Please edit the lines below, replacing "Board index" with "Forum index" and leaving everything else unchanged. Leave the pictures out of your answer.

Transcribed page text
--
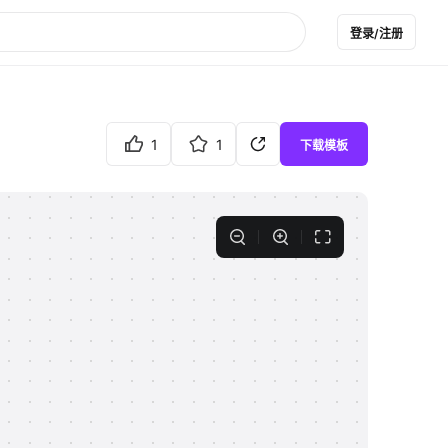
登录/注册
1
1
下载模板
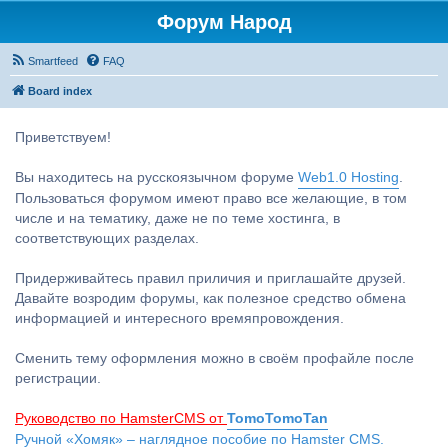
Форум Народ
Smartfeed
FAQ
Board index
Приветствуем!
Вы находитесь на русскоязычном форуме
Web1.0 Hosting
.
Пользоваться форумом имеют право все желающие, в том
числе и на тематику, даже не по теме хостинга, в
соответствующих разделах.
Придерживайтесь правил приличия и приглашайте друзей.
Давайте возродим форумы, как полезное средство обмена
информацией и интересного времяпровождения.
Сменить тему оформления можно в своём профайле после
регистрации.
Руководство по HamsterCMS от
TomoTomoTan
Ручной «Хомяк» – наглядное пособие по Hamster CMS.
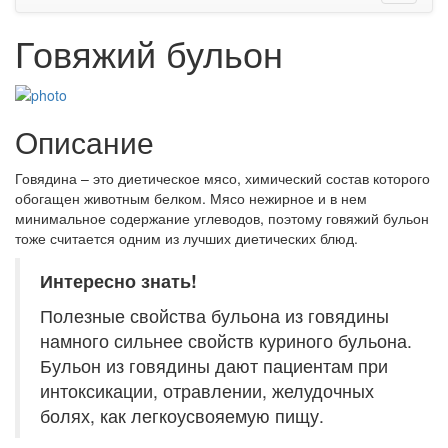
Говяжий бульон
Описание
Говядина – это диетическое мясо, химический состав которого
обогащен животным белком. Мясо нежирное и в нем
минимальное содержание углеводов, поэтому говяжий бульон
тоже считается одним из лучших диетических блюд.
Интересно знать!
Полезные свойства бульона из говядины
намного сильнее свойств куриного бульона.
Бульон из говядины дают пациентам при
интоксикации, отравлении, желудочных
болях, как легкоусвояемую пищу.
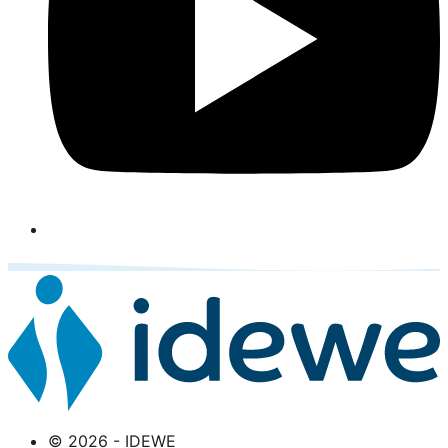
© 2026 - IDEWE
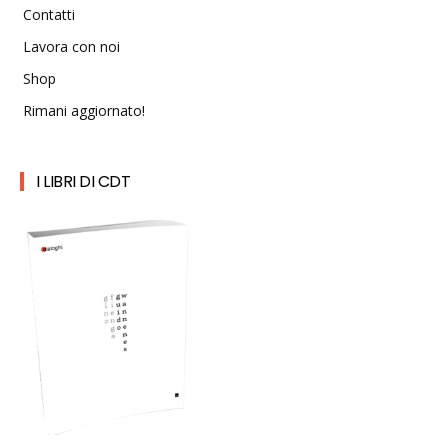
Contatti
Lavora con noi
Shop
Rimani aggiornato!
I LIBRI DI CDT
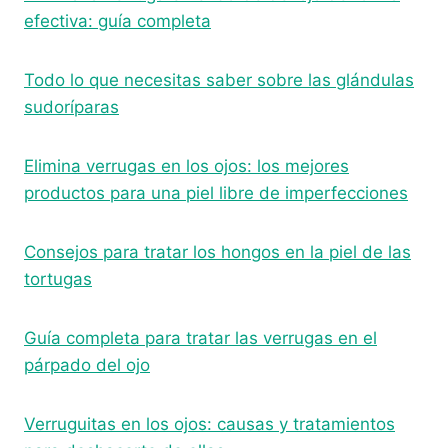
efectiva: guía completa
Todo lo que necesitas saber sobre las glándulas
sudoríparas
Elimina verrugas en los ojos: los mejores
productos para una piel libre de imperfecciones
Consejos para tratar los hongos en la piel de las
tortugas
Guía completa para tratar las verrugas en el
párpado del ojo
Verruguitas en los ojos: causas y tratamientos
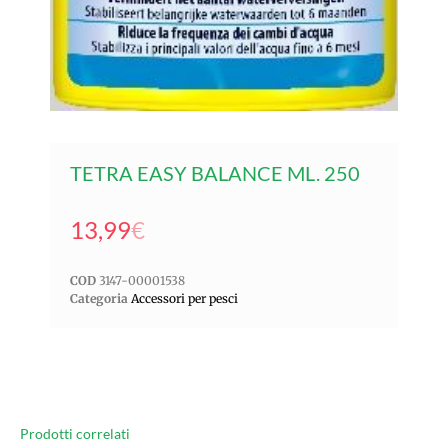
TETRA EASY BALANCE ML. 250
13,99
€
COD
3147-00001538
Categoria
Accessori per pesci
Prodotti correlati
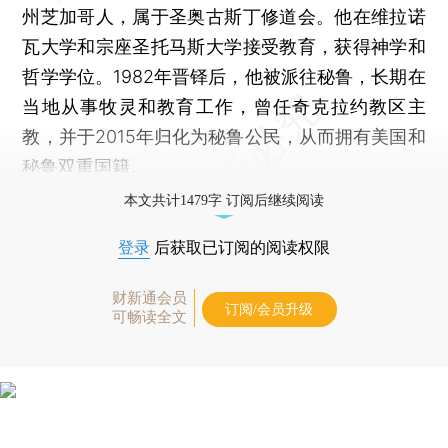
州芝加哥人，属于圣奥古斯丁修道会。他在维拉诺
瓦大学和宗座圣托马斯大学接受教育，获得神学和
哲学学位。1982年晋铎后，他被派往秘鲁，长期在
当地从事牧灵和教育工作，曾任奇克拉约教区主
教，并于2015年归化为秘鲁公民，从而拥有美国和
秘鲁双重国籍。
本文共计1479字 订阅后继续阅读
登录
后获取已订阅的阅读权限
财新通会员
订阅/会员升级
可畅读全文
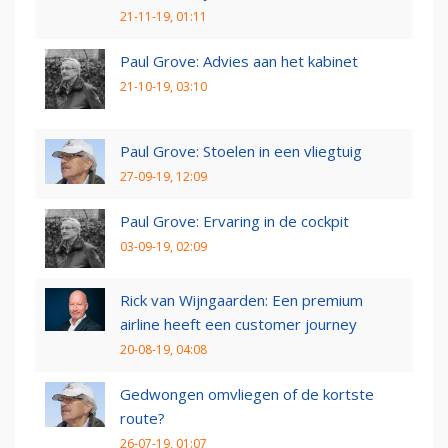
21-11-19, 01:11
Paul Grove: Advies aan het kabinet
21-10-19, 03:10
Paul Grove: Stoelen in een vliegtuig
27-09-19, 12:09
Paul Grove: Ervaring in de cockpit
03-09-19, 02:09
Rick van Wijngaarden: Een premium
airline heeft een customer journey
20-08-19, 04:08
Gedwongen omvliegen of de kortste
route?
26-07-19, 01:07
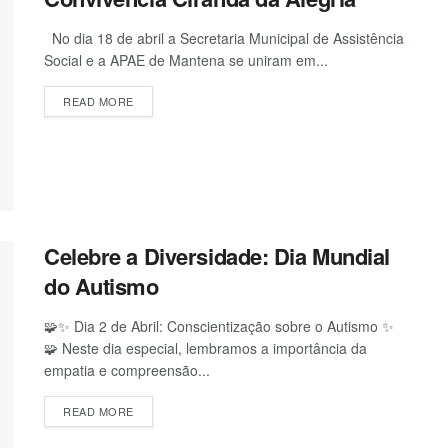
No dia 18 de abril a Secretaria Municipal de Assistência
Social e a APAE de Mantena se uniram em...
READ MORE
Celebre a Diversidade: Dia Mundial
do Autismo
🧩✨ Dia 2 de Abril: Conscientização sobre o Autismo ✨
🧩 Neste dia especial, lembramos a importância da
empatia e compreensão...
READ MORE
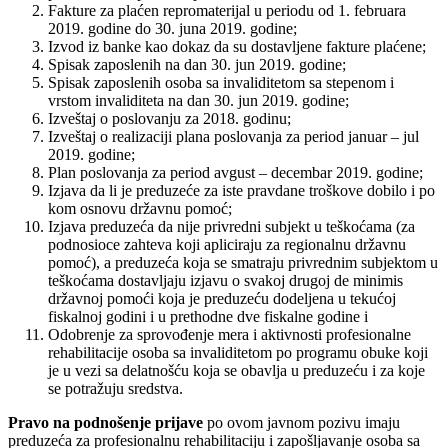
Fakture za plaćen repromaterijal u periodu od 1. februara
2019. godine do 30. juna 2019. godine;
Izvod iz banke kao dokaz da su dostavljene fakture plaćene;
Spisak zaposlenih na dan 30. jun 2019. godine;
Spisak zaposlenih osoba sa invaliditetom sa stepenom i
vrstom invaliditeta na dan 30. jun 2019. godine;
Izveštaj o poslovanju za 2018. godinu;
Izveštaj o realizaciji plana poslovanja za period januar – jul
2019. godine;
Plan poslovanja za period avgust – decembar 2019. godine;
Izjava da li je preduzeće za iste pravdane troškove dobilo i po
kom osnovu državnu pomoć;
Izjava preduzeća da nije privredni subjekt u teškoćama (za
podnosioce zahteva koji apliciraju za regionalnu državnu
pomoć), a preduzeća koja se smatraju privrednim subjektom u
teškoćama dostavljaju izjavu o svakoj drugoj de minimis
državnoj pomoći koja je preduzeću dodeljena u tekućoj
fiskalnoj godini i u prethodne dve fiskalne godine i
Odobrenje za sprovođenje mera i aktivnosti profesionalne
rehabilitacije osoba sa invaliditetom po programu obuke koji
je u vezi sa delatnošću koja se obavlja u preduzeću i za koje
se potražuju sredstva.
Pravo na podnošenje prijave
po ovom javnom pozivu imaju
preduzeća za profesionalnu rehabilitaciju i zapošljavanje osoba sa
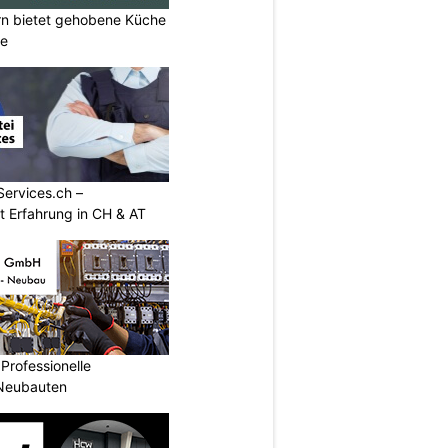
rn bietet gehobene Küche
ne
Services.ch –
it Erfahrung in CH & AT
Professionelle
 Neubauten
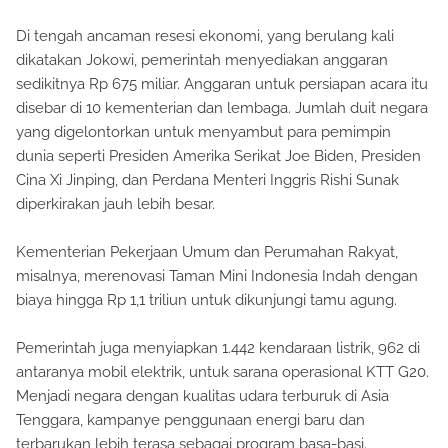
Di tengah ancaman resesi ekonomi, yang berulang kali
dikatakan Jokowi, pemerintah menyediakan anggaran
sedikitnya Rp 675 miliar. Anggaran untuk persiapan acara itu
disebar di 10 kementerian dan lembaga. Jumlah duit negara
yang digelontorkan untuk menyambut para pemimpin
dunia seperti Presiden Amerika Serikat Joe Biden, Presiden
Cina Xi Jinping, dan Perdana Menteri Inggris Rishi Sunak
diperkirakan jauh lebih besar.
Kementerian Pekerjaan Umum dan Perumahan Rakyat,
misalnya, merenovasi Taman Mini Indonesia Indah dengan
biaya hingga Rp 1,1 triliun untuk dikunjungi tamu agung.
Pemerintah juga menyiapkan 1.442 kendaraan listrik, 962 di
antaranya mobil elektrik, untuk sarana operasional KTT G20.
Menjadi negara dengan kualitas udara terburuk di Asia
Tenggara, kampanye penggunaan energi baru dan
terbarukan lebih terasa sebagai program basa-basi.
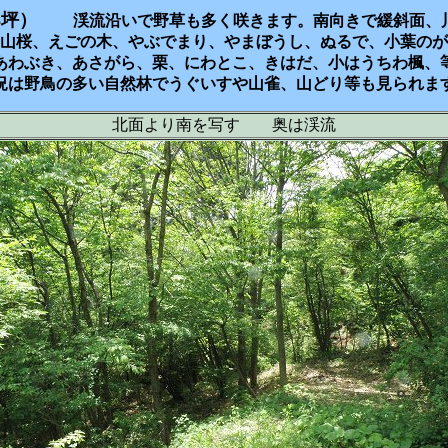
65坪）
渓流沿いで野草も多く咲きます。南向きで緩斜面、
山桜、えごの木、やぶでまり、やまぼうし、ぬるで、小葉のが
あわぶき、あさがら、栗、にわとこ、きはだ、小はうちわ楓、
況は野鳥の多い自然林でうぐいすや山雀、山どり等も見られま
北面より南を写す 奥は渓流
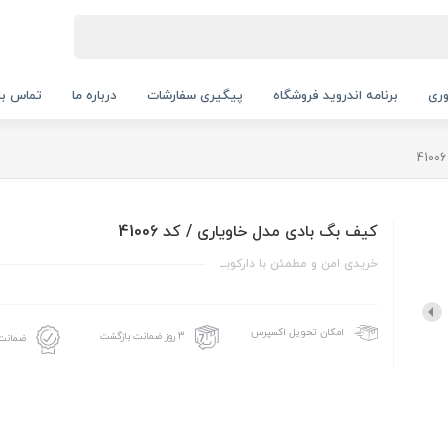
ری
برنامه اندروید فروشگاه
پیگیری سفارشات
درباره ما
تماس با 
کیف بگ بادی مدل خاویاری / کد 41006
خریدی امن و مطمئن با دارکوبــ
امکان تحویل اکسپرس
3 روز ضمانت بازگشت
ضمانت 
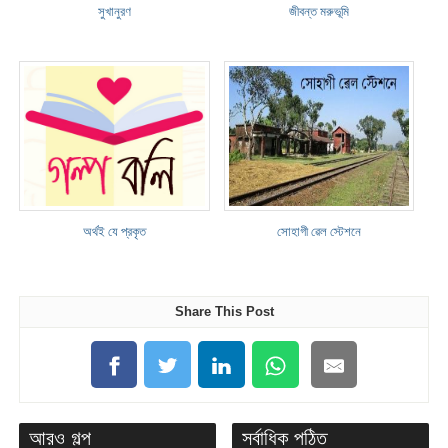
সুখানুরণ
জীবন্ত মরুভূমি
অর্থই যে প্রকৃত
সোহাগী ৱেল স্টেশনে
Share This Post
আরও গল্প
সর্বাধিক পঠিত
--
EXPECTED ANSWER =>
登录/注册
1
1
下载模板
Форум Народ
Smartfeed
FAQ
Forum index
Приветствуем!
Вы находитесь на русскоязычном форуме
Web1.0 Hosting
.
Пользоваться форумом имеют право все желающие, в том
числе и на тематику, даже не по теме хостинга, в
соответствующих разделах.
Придерживайтесь правил приличия и приглашайте друзей.
Давайте возродим форумы, как полезное средство обмена
информацией и интересного времяпровождения.
Сменить тему оформления можно в своём профайле после
регистрации.
Руководство по HamsterCMS от
TomoTomoTan
Ручной «Хомяк» – наглядное пособие по Hamster CMS.
Говяжий бульон
Описание
Говядина – это диетическое мясо, химический состав которого
обогащен животным белком. Мясо нежирное и в нем
минимальное содержание углеводов, поэтому говяжий бульон
тоже считается одним из лучших диетических блюд.
Интересно знать!
Полезные свойства бульона из говядины
намного сильнее свойств куриного бульона.
Бульон из говядины дают пациентам при
интоксикации, отравлении, желудочных
болях, как легкоусвояемую пищу.
© 2026 - IDEWE
Contatti
Lavora con noi
Shop
Rimani aggiornato!
I LIBRI DI CDT
efectiva: guía completa
Todo lo que necesitas saber sobre las glándulas
sudoríparas
Elimina verrugas en los ojos: los mejores
productos para una piel libre de imperfecciones
Consejos para tratar los hongos en la piel de las
tortugas
Guía completa para tratar las verrugas en el
párpado del ojo
Verruguitas en los ojos: causas y tratamientos
TETRA EASY BALANCE ML. 250
13,99
€
COD
3147-00001538
Categoria
Accessori per pesci
Prodotti correlati
州芝加哥人，属于圣奥古斯丁修道会。他在维拉诺
瓦大学和宗座圣托马斯大学接受教育，获得神学和
哲学学位。1982年晋铎后，他被派往秘鲁，长期在
当地从事牧灵和教育工作，曾任奇克拉约教区主
教，并于2015年归化为秘鲁公民，从而拥有美国和
秘鲁双重国籍。
本文共计1479字 订阅后继续阅读
登录
后获取已订阅的阅读权限
财新通会员
订阅/会员升级
可畅读全文
21-11-19, 01:11
Paul Grove: Advies aan het kabinet
21-10-19, 03:10
Paul Grove: Stoelen in een vliegtuig
27-09-19, 12:09
Paul Grove: Ervaring in de cockpit
03-09-19, 02:09
Rick van Wijngaarden: Een premium
airline heeft een customer journey
20-08-19, 04:08
Gedwongen omvliegen of de kortste
route?
26-07-19, 01:07
No dia 18 de abril a Secretaria Municipal de Assistência
Social e a APAE de Mantena se uniram em...
READ MORE
Celebre a Diversidade: Dia Mundial
do Autismo
🧩✨ Dia 2 de Abril: Conscientização sobre o Autismo ✨
🧩 Neste dia especial, lembramos a importância da
empatia e compreensão...
READ MORE
Fakture za plaćen repromaterijal u periodu od 1. februara
2019. godine do 30. juna 2019. godine;
Izvod iz banke kao dokaz da su dostavljene fakture plaćene;
Spisak zaposlenih na dan 30. jun 2019. godine;
Spisak zaposlenih osoba sa invaliditetom sa stepenom i
vrstom invaliditeta na dan 30. jun 2019. godine;
Izveštaj o poslovanju za 2018. godinu;
Izveštaj o realizaciji plana poslovanja za period januar – jul
2019. godine;
Plan poslovanja za period avgust – decembar 2019. godine;
Izjava da li je preduzeće za iste pravdane troškove dobilo i po
kom osnovu državnu pomoć;
Izjava preduzeća da nije privredni subjekt u teškoćama (za
podnosioce zahteva koji apliciraju za regionalnu državnu
pomoć), a preduzeća koja se smatraju privrednim subjektom u
teškoćama dostavljaju izjavu o svakoj drugoj de minimis
državnoj pomoći koja je preduzeću dodeljena u tekućoj
fiskalnoj godini i u prethodne dve fiskalne godine i
Odobrenje za sprovođenje mera i aktivnosti profesionalne
rehabilitacije osoba sa invaliditetom po programu obuke koji
je u vezi sa delatnošću koja se obavlja u preduzeću i za koje
se potražuju sredstva.
Pravo na podnošenje prijave
po ovom javnom pozivu imaju
preduzeća za profesionalnu rehabilitaciju i zapošljavanje osoba sa
rn bietet gehobene Küche
ne
Services.ch –
it Erfahrung in CH & AT
Professionelle
 Neubauten
Di tengah ancaman resesi ekonomi, yang berulang kali
dikatakan Jokowi, pemerintah menyediakan anggaran
sedikitnya Rp 675 miliar. Anggaran untuk persiapan acara itu
disebar di 10 kementerian dan lembaga. Jumlah duit negara
yang digelontorkan untuk menyambut para pemimpin
dunia seperti Presiden Amerika Serikat Joe Biden, Presiden
Cina Xi Jinping, dan Perdana Menteri Inggris Rishi Sunak
diperkirakan jauh lebih besar.
Kementerian Pekerjaan Umum dan Perumahan Rakyat,
misalnya, merenovasi Taman Mini Indonesia Indah dengan
biaya hingga Rp 1,1 triliun untuk dikunjungi tamu agung.
Pemerintah juga menyiapkan 1.442 kendaraan listrik, 962 di
antaranya mobil elektrik, untuk sarana operasional KTT G20.
Menjadi negara dengan kualitas udara terburuk di Asia
Tenggara, kampanye penggunaan energi baru dan
terbarukan lebih terasa sebagai program basa-basi.
65坪）
渓流沿いで野草も多く咲きます。南向きで緩斜面、
山桜、えごの木、やぶでまり、やまぼうし、ぬるで、小葉のが
あわぶき、あさがら、栗、にわとこ、きはだ、小はうちわ楓、
況は野鳥の多い自然林でうぐいすや山雀、山どり等も見られま
北面より南を写す 奥は渓流
ری
برنامه اندروید فروشگاه
پیگیری سفارشات
درباره ما
تماس با 
کیف بگ بادی مدل خاویاری / کد 41006
خریدی امن و مطمئن با دارکوبــ
امکان تحویل اکسپرس
3 روز ضمانت بازگشت
ضمانت 
সুখানুরণ
জীবন্ত মরুভূমি
অর্থই যে প্রকৃত
সোহাগী ৱেল স্টেশনে
Share This Post
আরও গল্প
সর্বাধিক পঠিত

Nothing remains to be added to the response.